◆ Exercise requirements:
Please reproduce the entries line for line, beginning at their very start and continuing through the line that contains "07 مرداد 1405". Leave out the pictures.

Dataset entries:
/---
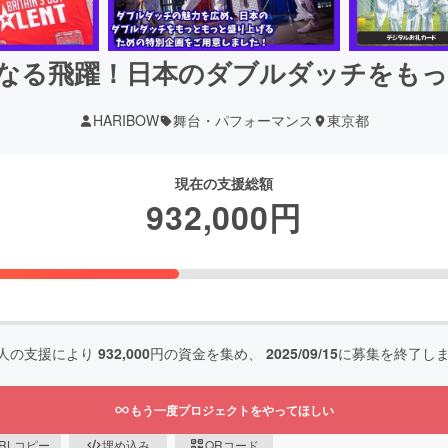
”さらなる飛躍！日本のダブルダッチをも
HARIBOW
舞台・パフォーマンス
東京都
現在の支援総額
932,000
円
人の支援により
932,000
円の資金を集め、
2025/09/15
に募集を終了し
もう一度プロジェクトをやってほしい
RLコピー
埋め込み
QRコード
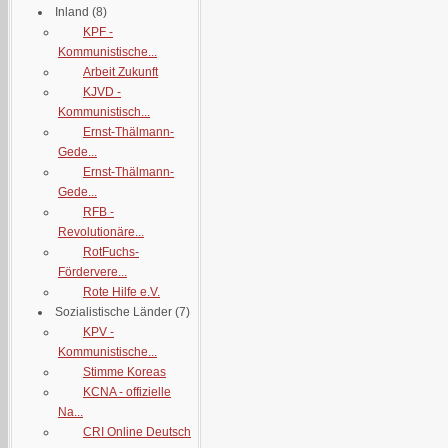
Inland
(8)
KPF -
Kommunistische...
Arbeit Zukunft
KJVD -
Kommunistisch...
Ernst-Thälmann-
Gede...
Ernst-Thälmann-
Gede...
RFB -
Revolutionäre...
RotFuchs-
Fördervere...
Rote Hilfe e.V.
Sozialistische Länder
(7)
KPV -
Kommunistische...
Stimme Koreas
KCNA - offizielle
Na...
CRI Online Deutsch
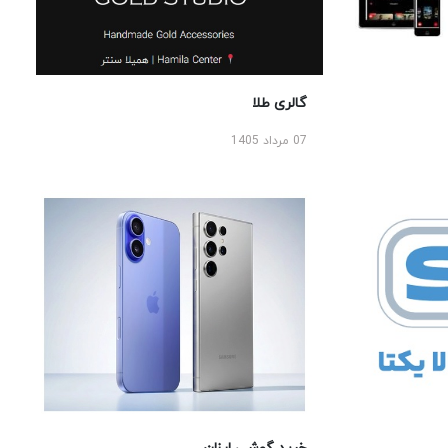
گالری طلا
07 مرداد 1405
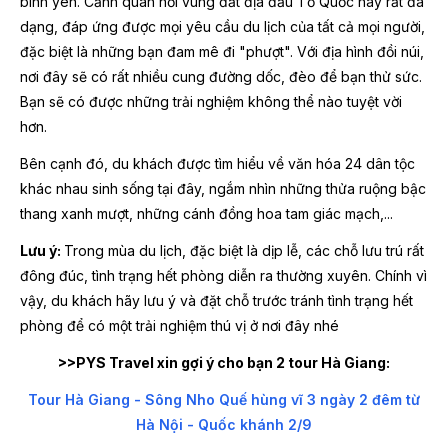
bình yên. Cảnh quan nơi vùng đất địa đầu Tổ Quốc này rất đa
dạng, đáp ứng được mọi yêu cầu du lịch của tất cả mọi người,
đặc biệt là những bạn đam mê đi "phượt". Với địa hình đồi núi,
nơi đây sẽ có rất nhiều cung đường dốc, đèo để bạn thử sức.
Bạn sẽ có được những trải nghiệm không thể nào tuyệt vời
hơn.
Bên cạnh đó, du khách được tìm hiểu về văn hóa 24 dân tộc
khác nhau sinh sống tại đây, ngắm nhìn những thửa ruộng bậc
thang xanh mượt, những cánh đồng hoa tam giác mạch,...
Lưu ý:
Trong mùa du lịch, đặc biệt là dịp lễ, các chỗ lưu trú rất
đông đúc, tình trạng hết phòng diễn ra thường xuyên. Chính vì
vậy, du khách hãy lưu ý và đặt chỗ trước tránh tình trạng hết
phòng để có một trải nghiệm thú vị ở nơi đây nhé
>>PYS Travel xin gợi ý cho bạn 2 tour Hà Giang:
Tour Hà Giang - Sông Nho Quế hùng vĩ 3 ngày 2 đêm từ
Hà Nội - Quốc khánh 2/9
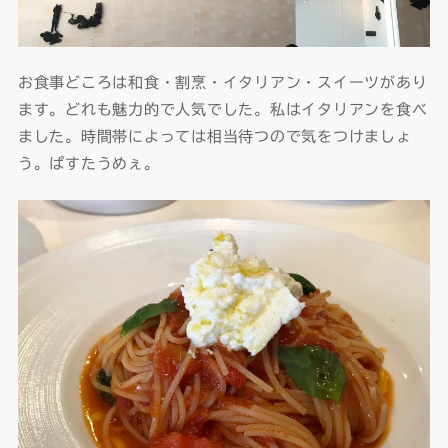
お食事どころは和食・割烹・イタリアン・スイーツがあり
ます。どれも魅力的で人気でした。私はイタリアンを食べ
ました。時間帯によっては相当待つので気をつけましょ
う。ぱすたうめぇ。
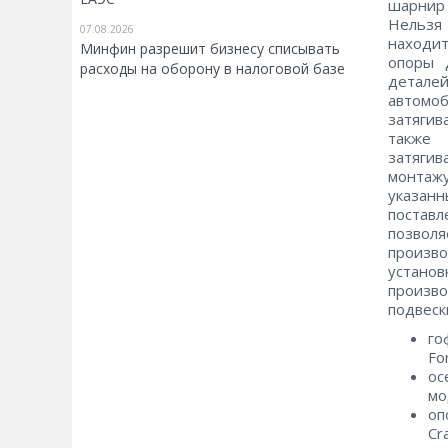
шарнир 
Нельзя 
07.08.2026
находит
Минфин разрешит бизнесу списывать
опоры 
расходы на оборону в налоговой базе
деталей
автомоб
затягив
также 
затягив
монтажу
указан
постав
позвол
произв
устано
произво
подвеск
го
Fo
ос
мо
оп
Cra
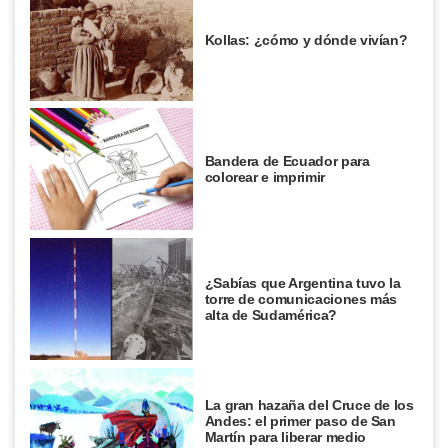
Kollas: ¿cómo y dónde vivían?
Bandera de Ecuador para
colorear e imprimir
¿Sabías que Argentina tuvo la
torre de comunicaciones más
alta de Sudamérica?
La gran hazaña del Cruce de los
Andes: el primer paso de San
Martín para liberar medio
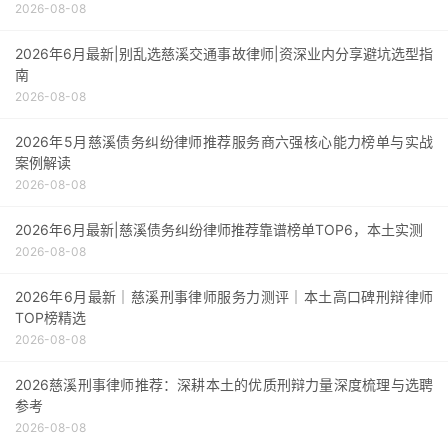
2026-08-08
2026年6月最新|别乱选慈溪交通事故律师|资深业内分享避坑选型指
南
2026-08-08
2026年5月慈溪债务纠纷律师推荐服务商六强核心能力榜单与实战
案例解读
2026-08-08
2026年6月最新|慈溪债务纠纷律师推荐靠谱榜单TOP6，本土实测
2026-08-08
2026年6月最新｜慈溪刑事律师服务力测评｜本土高口碑刑辩律师
TOP榜精选
2026-08-08
2026慈溪刑事律师推荐：深耕本土的优质刑辩力量深度梳理与选聘
参考
2026-08-08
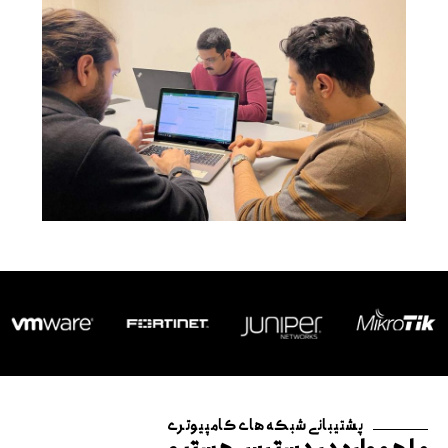
پشتیبانی شبکه های کامپیوتری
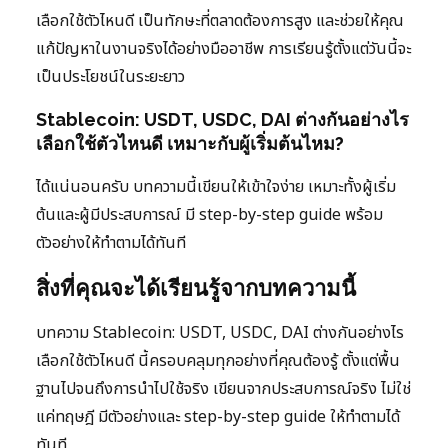
เลือกใช้ตัวไหนดี เป็นทักษะที่ตลาดต้องการสูง และช่วยให้คุณ
แก้ปัญหาในงานจริงได้อย่างมืออาชีพ การเรียนรู้ตั้งแต่วันนี้จะ
เป็นประโยชน์ในระยะยาว
Stablecoin: USDT, USDC, DAI ต่างกันอย่างไร
เลือกใช้ตัวไหนดี เหมาะกับผู้เริ่มต้นไหม?
ได้แน่นอนครับ บทความนี้เขียนให้เข้าใจง่าย เหมาะทั้งผู้เริ่ม
ต้นและผู้มีประสบการณ์ มี step-by-step guide พร้อม
ตัวอย่างให้ทำตามได้ทันที
สิ่งที่คุณจะได้เรียนรู้จากบทความนี้
บทความ Stablecoin: USDT, USDC, DAI ต่างกันอย่างไร
เลือกใช้ตัวไหนดี นี้ครอบคลุมทุกอย่างที่คุณต้องรู้ ตั้งแต่พื้น
ฐานไปจนถึงการนำไปใช้จริง เขียนจากประสบการณ์จริง ไม่ใช่
แค่ทฤษฎี มีตัวอย่างและ step-by-step guide ให้ทำตามได้
ทันที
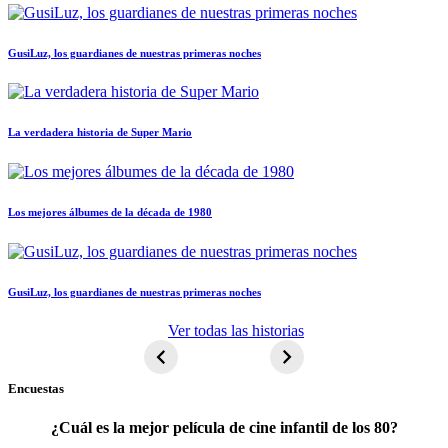
GusiLuz, los guardianes de nuestras primeras noches
La verdadera historia de Super Mario
Los mejores álbumes de la década de 1980
GusiLuz, los guardianes de nuestras primeras noches
ET El
Ver todas las historias
extraterrestre
Encuestas
¿Cuál es la mejor película de cine infantil de los 80?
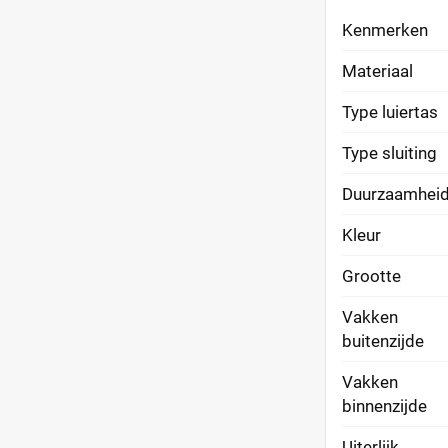
Kenmerken
Materiaal
Type luiertas
Type sluiting
Duurzaamhei
Kleur
Grootte
Vakken
buitenzijde
Vakken
binnenzijde
Uiterlijk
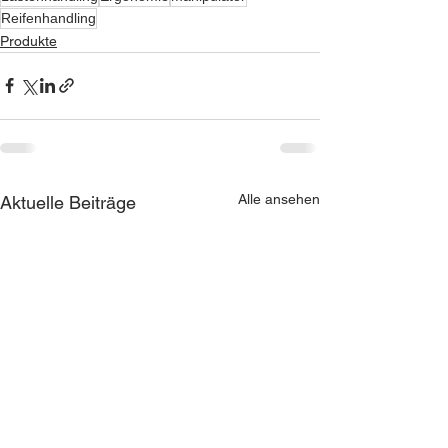
Reifenhandling
Produkte
Alle ansehen
Aktuelle Beiträge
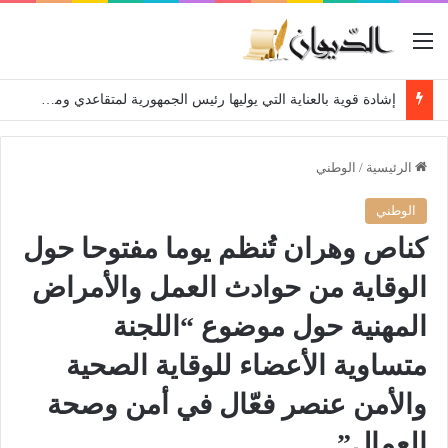
القائمة
إشادة قوية بالعناية التي يوليها رئيس الجمهورية لمتقاعدي ومعطوبي وكبار جرحى الجيش الوطني الشعبي
الرئيسية
/
الوطني
الوطني
كناص وهران تُنظم يوما مفتوحا حول
الوقاية من حوادث العمل والأمراض
المهنية حول موضوع “اللجنة
متساوية الأعضاء للوقاية الصحية
والأمن عنصر فعّال في أمن وصحة
العمال”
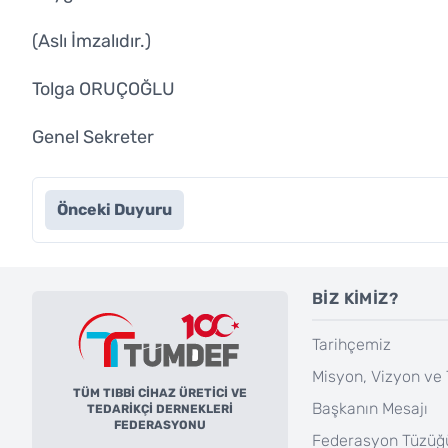
(Aslı İmzalıdır.)
Tolga ORUÇOĞLU
Genel Sekreter
Önceki Duyuru
BİZ KİMİZ?
Tarihçemiz
Misyon, Vizyon ve 
TÜM TIBBİ CİHAZ ÜRETİCİ VE
Başkanın Mesajı
TEDARİKÇİ DERNEKLERİ
FEDERASYONU
Federasyon Tüzüğ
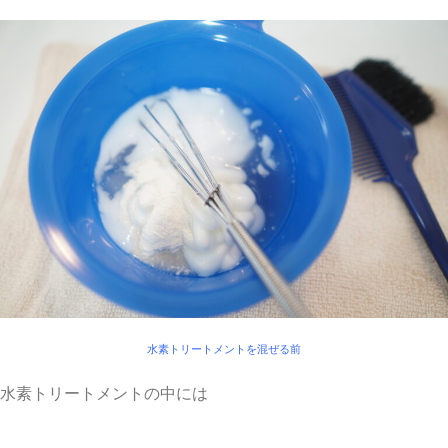
水素トリートメントを混ぜる前
水素トリートメントの中には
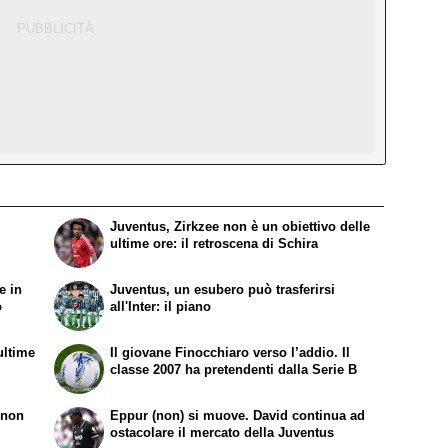
Juventus, Zirkzee non è un obiettivo delle
ultime ore: il retroscena di Schira
e in
Juventus, un esubero può trasferirsi
o
all'Inter: il piano
ultime
Il giovane Finocchiaro verso l’addio. Il
classe 2007 ha pretendenti dalla Serie B
 non
Eppur (non) si muove. David continua ad
ostacolare il mercato della Juventus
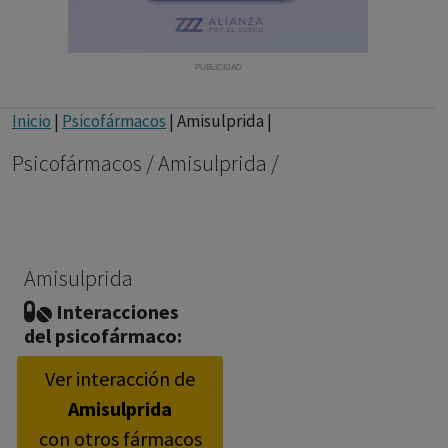
con ejercicio profesional. La información técnica de los
fármacos se facilita a título meramente informativo,
siendo responsabilidad de los profesionales
PUBLICIDAD
facultados prescribir medicamentos y decidir, en cada
caso concreto, el tratamiento más adecuado a las
Inicio
|
Psicofármacos
| Amisulprida |
necesidades del paciente.
Psicofármacos / Amisulprida /
Amisulprida
Interacciones
del psicofármaco:
Ver interacción de
Amisulprida
con otros fármacos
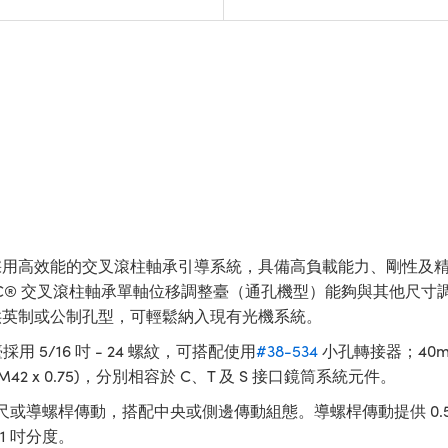
型）採用高效能的交叉滾柱軸承引導系統，具備高負載能力、剛性
EC® 交叉滾柱軸承單軸位移調整臺（通孔機型）能夠與其他尺寸調整
供英制或公制孔型，可輕鬆納入現有光機系統。
5/16 吋 - 24 螺紋，可搭配使用
#38-534
小孔轉接器；40mm 
 (M42 x 0.75)，分別相容於 C、T 及 S 接口鏡筒系統元件。
提供微尺或導螺桿傳動，搭配中央或側邊傳動組態。導螺桿傳動提供 0.5
01 吋分度。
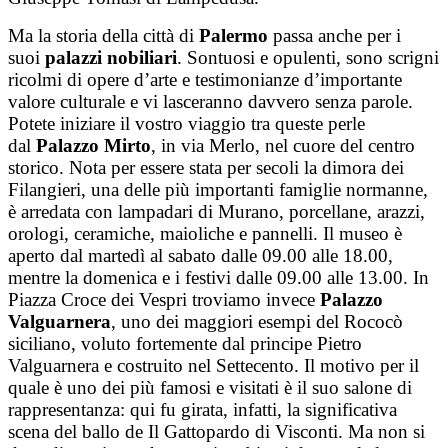
Ma la storia della città di
Palermo
passa anche per i
suoi
palazzi nobiliari
. Sontuosi e opulenti, sono scrigni
ricolmi di opere d’arte e testimonianze d’importante
valore culturale e vi lasceranno davvero senza parole.
Potete iniziare il vostro viaggio tra queste perle
dal
Palazzo Mirto
, in via Merlo, nel cuore del centro
storico. Nota per essere stata per secoli la dimora dei
Filangieri, una delle più importanti famiglie normanne,
è arredata con lampadari di Murano, porcellane, arazzi,
orologi, ceramiche, maioliche e pannelli. Il museo è
aperto dal martedì al sabato dalle 09.00 alle 18.00,
mentre la domenica e i festivi dalle 09.00 alle 13.00. In
Piazza Croce dei Vespri troviamo invece
Palazzo
Valguarnera
, uno dei maggiori esempi del Rococò
siciliano, voluto fortemente dal principe Pietro
Valguarnera e costruito nel Settecento. Il motivo per il
quale è uno dei più famosi e visitati è il suo salone di
rappresentanza: qui fu girata, infatti, la significativa
scena del ballo de Il Gattopardo di Visconti. Ma non si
\---
◆ Result of this exercise:
”さらなる飛躍！日本のダブルダッチをも
HARIBOW
舞台・パフォーマンス
東京都
現在の支援総額
932,000
円
人の支援により
932,000
円の資金を集め、
2025/09/15
に募集を終了し
もう一度プロジェクトをやってほしい
RLコピー
埋め込み
QRコード
Inland
(8)
KPF -
Kommunistische...
Arbeit Zukunft
KJVD -
Kommunistisch...
Ernst-Thälmann-
Gede...
Ernst-Thälmann-
Gede...
RFB -
Revolutionäre...
RotFuchs-
Fördervere...
Rote Hilfe e.V.
Sozialistische Länder
(7)
KPV -
Kommunistische...
Stimme Koreas
KCNA - offizielle
Na...
CRI Online Deutsch
گالری طلا
07 مرداد 1405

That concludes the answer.